— Reading passage —
CHICAGO — A 15-year-old boy was shot in the chest while standing near a sidewalk in Englewood on Friday afternoon, Chicago police said.
CPD and fire department personnel responded to a call of a person shot in the 1000 block of West Garfield around 2:15 p.m., according to dispatch records. The boy, who suffered a single gunshot wound, told officers the shooting occurred near 59th Street and Sangamon Street, about a half-mile from where he met first responders. He was in good condition at Comer Children’s Hospital.
There were no calls of shots fired in the area around the time he was injured. ShotSpotter, the gunfire detection system, operated in the neighborhood until Mayor Brandon Johnson ended the city’s relationship with the company on September 23.

— Supplied records —
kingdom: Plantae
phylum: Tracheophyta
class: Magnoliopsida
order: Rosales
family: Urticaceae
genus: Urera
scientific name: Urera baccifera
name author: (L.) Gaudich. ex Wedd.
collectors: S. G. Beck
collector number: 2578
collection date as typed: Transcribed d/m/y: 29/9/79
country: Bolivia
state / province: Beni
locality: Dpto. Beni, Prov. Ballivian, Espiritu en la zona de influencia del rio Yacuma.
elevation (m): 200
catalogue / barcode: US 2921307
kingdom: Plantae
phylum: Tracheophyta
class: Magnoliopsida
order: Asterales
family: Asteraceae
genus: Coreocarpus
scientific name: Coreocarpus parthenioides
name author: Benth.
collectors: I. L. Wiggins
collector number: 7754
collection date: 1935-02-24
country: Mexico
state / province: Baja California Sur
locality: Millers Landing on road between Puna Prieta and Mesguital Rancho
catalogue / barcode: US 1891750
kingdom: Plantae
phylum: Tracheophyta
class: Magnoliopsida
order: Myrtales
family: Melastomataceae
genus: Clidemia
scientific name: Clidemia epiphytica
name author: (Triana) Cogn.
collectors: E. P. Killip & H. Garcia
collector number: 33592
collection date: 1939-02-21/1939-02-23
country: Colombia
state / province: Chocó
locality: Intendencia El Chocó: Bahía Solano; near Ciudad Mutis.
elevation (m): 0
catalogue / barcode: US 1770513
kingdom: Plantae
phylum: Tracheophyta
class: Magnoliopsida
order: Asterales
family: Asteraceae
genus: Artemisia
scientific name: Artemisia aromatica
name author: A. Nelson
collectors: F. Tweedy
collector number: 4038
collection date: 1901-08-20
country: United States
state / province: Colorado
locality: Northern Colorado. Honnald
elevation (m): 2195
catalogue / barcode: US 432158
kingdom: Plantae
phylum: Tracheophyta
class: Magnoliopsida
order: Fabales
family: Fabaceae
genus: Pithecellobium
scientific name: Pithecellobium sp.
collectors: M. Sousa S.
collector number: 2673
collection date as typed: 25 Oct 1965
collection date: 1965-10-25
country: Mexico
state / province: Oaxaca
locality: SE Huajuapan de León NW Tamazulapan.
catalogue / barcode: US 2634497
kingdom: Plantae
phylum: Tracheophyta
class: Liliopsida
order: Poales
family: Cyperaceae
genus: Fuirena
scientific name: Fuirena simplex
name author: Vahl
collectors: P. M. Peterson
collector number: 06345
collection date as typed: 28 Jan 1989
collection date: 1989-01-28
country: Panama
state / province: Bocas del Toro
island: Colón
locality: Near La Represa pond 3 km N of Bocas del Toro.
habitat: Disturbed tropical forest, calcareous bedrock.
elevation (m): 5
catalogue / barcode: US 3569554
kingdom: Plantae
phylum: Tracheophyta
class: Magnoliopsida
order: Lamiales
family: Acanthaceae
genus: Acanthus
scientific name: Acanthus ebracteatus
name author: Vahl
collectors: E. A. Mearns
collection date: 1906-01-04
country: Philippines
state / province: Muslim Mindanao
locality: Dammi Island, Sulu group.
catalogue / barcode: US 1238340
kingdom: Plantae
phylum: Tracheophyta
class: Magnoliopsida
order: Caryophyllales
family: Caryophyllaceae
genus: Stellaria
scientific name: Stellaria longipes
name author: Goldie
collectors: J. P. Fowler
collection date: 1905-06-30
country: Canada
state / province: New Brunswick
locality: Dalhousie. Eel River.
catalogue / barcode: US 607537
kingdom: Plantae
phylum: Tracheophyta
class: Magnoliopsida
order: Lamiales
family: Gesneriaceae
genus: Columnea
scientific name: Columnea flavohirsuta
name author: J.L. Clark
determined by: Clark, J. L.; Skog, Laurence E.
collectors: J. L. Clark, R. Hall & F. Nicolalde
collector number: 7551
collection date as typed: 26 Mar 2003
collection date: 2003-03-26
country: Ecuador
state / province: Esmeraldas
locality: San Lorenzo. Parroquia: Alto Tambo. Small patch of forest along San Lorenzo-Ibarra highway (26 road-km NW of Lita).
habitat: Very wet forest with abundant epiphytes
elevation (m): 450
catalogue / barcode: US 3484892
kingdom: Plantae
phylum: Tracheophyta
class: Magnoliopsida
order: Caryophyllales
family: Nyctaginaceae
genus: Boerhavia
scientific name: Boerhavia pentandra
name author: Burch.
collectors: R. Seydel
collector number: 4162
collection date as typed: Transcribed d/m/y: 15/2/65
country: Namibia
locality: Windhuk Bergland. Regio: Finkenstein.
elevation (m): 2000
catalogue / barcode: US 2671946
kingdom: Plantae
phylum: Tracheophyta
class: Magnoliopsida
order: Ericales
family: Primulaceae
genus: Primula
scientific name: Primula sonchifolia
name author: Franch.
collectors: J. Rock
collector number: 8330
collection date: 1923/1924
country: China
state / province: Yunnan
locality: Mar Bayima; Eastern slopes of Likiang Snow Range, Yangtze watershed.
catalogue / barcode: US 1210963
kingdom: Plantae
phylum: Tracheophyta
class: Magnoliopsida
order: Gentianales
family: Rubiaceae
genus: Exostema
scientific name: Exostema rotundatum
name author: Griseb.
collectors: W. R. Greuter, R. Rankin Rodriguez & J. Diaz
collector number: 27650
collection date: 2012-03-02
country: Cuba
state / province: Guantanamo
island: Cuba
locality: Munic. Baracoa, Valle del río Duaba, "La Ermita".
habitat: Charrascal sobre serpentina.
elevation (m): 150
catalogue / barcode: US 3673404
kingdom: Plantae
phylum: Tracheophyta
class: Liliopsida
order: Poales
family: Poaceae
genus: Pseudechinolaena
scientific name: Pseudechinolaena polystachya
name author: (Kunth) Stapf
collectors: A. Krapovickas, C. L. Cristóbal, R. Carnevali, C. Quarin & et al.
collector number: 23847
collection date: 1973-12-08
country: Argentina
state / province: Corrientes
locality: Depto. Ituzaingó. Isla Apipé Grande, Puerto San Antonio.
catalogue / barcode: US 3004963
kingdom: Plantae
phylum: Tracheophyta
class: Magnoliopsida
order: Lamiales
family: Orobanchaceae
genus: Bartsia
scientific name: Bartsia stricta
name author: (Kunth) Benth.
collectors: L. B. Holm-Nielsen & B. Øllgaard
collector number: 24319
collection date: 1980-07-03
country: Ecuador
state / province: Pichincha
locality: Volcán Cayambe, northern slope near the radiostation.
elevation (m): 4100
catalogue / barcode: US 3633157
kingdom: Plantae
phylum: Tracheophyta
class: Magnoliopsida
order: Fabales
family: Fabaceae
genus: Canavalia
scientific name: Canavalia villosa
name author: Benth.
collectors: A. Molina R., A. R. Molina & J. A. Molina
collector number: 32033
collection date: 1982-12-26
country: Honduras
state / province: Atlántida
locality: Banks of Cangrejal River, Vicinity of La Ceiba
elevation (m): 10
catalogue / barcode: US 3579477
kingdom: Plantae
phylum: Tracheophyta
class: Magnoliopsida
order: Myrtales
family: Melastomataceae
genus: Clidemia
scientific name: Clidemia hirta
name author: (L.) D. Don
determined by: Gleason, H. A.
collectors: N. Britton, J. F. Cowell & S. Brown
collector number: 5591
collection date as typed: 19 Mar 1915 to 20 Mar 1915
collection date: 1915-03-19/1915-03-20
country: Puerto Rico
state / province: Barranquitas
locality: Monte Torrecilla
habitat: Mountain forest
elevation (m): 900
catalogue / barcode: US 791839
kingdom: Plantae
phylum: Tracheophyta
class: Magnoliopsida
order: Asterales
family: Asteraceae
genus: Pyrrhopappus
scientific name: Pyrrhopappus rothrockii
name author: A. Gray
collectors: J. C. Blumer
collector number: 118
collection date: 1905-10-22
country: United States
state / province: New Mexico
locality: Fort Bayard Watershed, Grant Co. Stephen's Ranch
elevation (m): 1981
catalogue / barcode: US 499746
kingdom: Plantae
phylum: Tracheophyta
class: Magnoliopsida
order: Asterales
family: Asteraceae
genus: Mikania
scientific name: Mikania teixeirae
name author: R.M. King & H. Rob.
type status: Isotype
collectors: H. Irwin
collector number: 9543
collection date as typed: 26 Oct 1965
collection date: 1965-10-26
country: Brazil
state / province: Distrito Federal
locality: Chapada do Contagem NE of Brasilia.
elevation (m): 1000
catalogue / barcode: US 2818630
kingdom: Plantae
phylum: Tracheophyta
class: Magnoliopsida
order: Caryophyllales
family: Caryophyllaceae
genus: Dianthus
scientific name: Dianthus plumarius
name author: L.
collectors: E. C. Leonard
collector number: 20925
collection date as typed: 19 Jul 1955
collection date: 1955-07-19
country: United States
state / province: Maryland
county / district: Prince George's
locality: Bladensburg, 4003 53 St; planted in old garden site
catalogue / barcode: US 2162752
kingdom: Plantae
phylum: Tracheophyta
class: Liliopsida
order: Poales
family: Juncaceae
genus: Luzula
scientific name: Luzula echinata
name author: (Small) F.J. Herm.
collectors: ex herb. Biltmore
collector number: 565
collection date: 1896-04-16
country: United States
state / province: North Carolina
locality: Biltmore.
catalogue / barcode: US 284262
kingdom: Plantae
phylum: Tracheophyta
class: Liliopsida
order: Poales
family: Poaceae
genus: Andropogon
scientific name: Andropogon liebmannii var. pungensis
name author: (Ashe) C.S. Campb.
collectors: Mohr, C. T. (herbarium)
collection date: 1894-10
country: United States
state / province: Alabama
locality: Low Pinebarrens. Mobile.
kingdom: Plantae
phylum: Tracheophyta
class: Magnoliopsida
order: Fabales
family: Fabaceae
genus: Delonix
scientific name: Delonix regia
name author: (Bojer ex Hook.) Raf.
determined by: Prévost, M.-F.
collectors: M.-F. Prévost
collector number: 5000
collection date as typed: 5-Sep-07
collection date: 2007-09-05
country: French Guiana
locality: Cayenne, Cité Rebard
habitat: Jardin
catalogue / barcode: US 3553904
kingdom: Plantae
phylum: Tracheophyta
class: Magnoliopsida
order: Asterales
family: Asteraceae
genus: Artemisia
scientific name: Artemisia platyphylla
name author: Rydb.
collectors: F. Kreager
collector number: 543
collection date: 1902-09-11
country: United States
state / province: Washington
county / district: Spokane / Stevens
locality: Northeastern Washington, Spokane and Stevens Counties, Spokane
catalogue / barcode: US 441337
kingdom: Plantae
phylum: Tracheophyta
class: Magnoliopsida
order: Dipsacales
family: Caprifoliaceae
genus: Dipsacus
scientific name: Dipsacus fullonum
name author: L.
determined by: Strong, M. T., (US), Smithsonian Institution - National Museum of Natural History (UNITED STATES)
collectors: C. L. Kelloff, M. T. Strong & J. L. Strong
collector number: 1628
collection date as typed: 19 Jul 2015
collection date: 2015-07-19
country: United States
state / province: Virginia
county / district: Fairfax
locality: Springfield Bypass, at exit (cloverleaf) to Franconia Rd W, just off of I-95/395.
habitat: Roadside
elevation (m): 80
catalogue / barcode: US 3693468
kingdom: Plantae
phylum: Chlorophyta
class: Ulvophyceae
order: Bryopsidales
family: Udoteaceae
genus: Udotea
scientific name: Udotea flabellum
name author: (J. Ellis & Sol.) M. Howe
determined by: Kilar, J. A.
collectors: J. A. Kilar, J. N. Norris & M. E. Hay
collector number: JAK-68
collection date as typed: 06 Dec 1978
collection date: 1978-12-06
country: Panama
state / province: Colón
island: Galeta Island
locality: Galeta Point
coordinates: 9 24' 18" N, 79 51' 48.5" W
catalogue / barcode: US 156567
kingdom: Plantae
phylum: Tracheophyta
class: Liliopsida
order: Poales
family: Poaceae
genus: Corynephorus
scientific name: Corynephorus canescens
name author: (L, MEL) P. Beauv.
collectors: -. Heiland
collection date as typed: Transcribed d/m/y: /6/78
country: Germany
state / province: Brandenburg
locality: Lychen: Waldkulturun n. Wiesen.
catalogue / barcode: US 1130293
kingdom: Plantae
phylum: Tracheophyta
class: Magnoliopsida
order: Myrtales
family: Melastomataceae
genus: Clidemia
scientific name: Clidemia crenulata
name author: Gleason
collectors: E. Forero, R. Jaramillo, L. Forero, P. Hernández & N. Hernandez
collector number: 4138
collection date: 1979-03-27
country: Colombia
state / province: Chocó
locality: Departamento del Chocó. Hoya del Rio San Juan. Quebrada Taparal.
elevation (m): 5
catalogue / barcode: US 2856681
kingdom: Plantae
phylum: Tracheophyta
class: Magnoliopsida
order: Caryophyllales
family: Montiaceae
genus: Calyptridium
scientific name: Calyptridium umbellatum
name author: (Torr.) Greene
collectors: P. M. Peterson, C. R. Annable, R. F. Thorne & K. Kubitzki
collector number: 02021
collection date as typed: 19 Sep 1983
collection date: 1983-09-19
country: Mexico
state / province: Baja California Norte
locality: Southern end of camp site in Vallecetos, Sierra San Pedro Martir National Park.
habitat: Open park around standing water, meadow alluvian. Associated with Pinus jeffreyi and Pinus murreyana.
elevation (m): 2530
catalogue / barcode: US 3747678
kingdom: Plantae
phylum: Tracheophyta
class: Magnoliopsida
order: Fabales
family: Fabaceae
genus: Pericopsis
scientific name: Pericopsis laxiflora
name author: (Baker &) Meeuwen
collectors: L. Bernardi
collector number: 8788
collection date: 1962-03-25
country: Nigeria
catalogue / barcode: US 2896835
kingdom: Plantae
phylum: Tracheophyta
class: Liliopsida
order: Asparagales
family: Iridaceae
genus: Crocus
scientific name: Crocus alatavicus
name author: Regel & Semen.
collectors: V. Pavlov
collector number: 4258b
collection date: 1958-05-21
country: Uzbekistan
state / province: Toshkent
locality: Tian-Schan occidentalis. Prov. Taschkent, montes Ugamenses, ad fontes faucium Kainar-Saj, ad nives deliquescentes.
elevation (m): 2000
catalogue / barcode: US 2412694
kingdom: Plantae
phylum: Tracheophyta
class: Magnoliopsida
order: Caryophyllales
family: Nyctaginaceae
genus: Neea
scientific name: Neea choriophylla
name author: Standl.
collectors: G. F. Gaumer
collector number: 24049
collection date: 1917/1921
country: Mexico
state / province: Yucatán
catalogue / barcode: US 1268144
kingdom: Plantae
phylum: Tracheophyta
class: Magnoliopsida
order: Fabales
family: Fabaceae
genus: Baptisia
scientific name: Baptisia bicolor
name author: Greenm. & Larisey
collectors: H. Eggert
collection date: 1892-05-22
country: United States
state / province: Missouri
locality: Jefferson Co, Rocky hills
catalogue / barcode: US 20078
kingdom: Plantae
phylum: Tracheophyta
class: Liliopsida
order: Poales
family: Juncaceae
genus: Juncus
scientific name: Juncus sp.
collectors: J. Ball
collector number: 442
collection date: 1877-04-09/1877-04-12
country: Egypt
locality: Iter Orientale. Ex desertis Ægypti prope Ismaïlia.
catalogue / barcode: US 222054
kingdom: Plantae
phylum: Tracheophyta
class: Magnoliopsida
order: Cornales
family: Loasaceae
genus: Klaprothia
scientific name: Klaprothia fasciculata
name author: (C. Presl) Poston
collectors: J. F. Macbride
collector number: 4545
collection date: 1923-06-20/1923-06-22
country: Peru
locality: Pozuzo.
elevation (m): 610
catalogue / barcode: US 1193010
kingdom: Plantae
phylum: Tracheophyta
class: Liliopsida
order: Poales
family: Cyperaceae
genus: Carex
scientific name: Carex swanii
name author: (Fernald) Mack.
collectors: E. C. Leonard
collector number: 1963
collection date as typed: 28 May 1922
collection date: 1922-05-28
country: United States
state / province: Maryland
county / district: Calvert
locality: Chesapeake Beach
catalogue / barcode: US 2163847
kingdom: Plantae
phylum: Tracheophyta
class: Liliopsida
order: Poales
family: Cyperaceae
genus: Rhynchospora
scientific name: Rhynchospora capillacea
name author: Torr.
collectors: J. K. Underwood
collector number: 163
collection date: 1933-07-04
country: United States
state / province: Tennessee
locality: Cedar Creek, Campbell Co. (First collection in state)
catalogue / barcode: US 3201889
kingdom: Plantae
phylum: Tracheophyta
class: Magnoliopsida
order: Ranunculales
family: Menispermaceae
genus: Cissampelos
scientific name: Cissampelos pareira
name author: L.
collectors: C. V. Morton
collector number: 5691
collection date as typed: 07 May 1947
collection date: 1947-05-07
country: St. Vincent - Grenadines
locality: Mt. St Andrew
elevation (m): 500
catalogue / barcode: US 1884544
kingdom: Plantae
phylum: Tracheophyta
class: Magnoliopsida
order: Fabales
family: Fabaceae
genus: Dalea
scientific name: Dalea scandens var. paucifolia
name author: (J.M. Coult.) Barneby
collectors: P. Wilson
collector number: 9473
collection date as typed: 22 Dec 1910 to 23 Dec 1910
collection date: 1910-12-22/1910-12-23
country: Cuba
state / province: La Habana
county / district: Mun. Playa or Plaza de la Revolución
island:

— What is needed —
In the Englewood shooting report, rewrite the part that begins at the words "CPD and fire" and stops after "Comer Children’s Hospital.", changing "first responders" to "paramedics".

— Written response —
CPD and fire department personnel responded to a call of a person shot in the 1000 block of West Garfield around 2:15 p.m., according to dispatch records. The boy, who suffered a single gunshot wound, told officers the shooting occurred near 59th Street and Sangamon Street, about a half-mile from where he met paramedics. He was in good condition at Comer Children’s Hospital.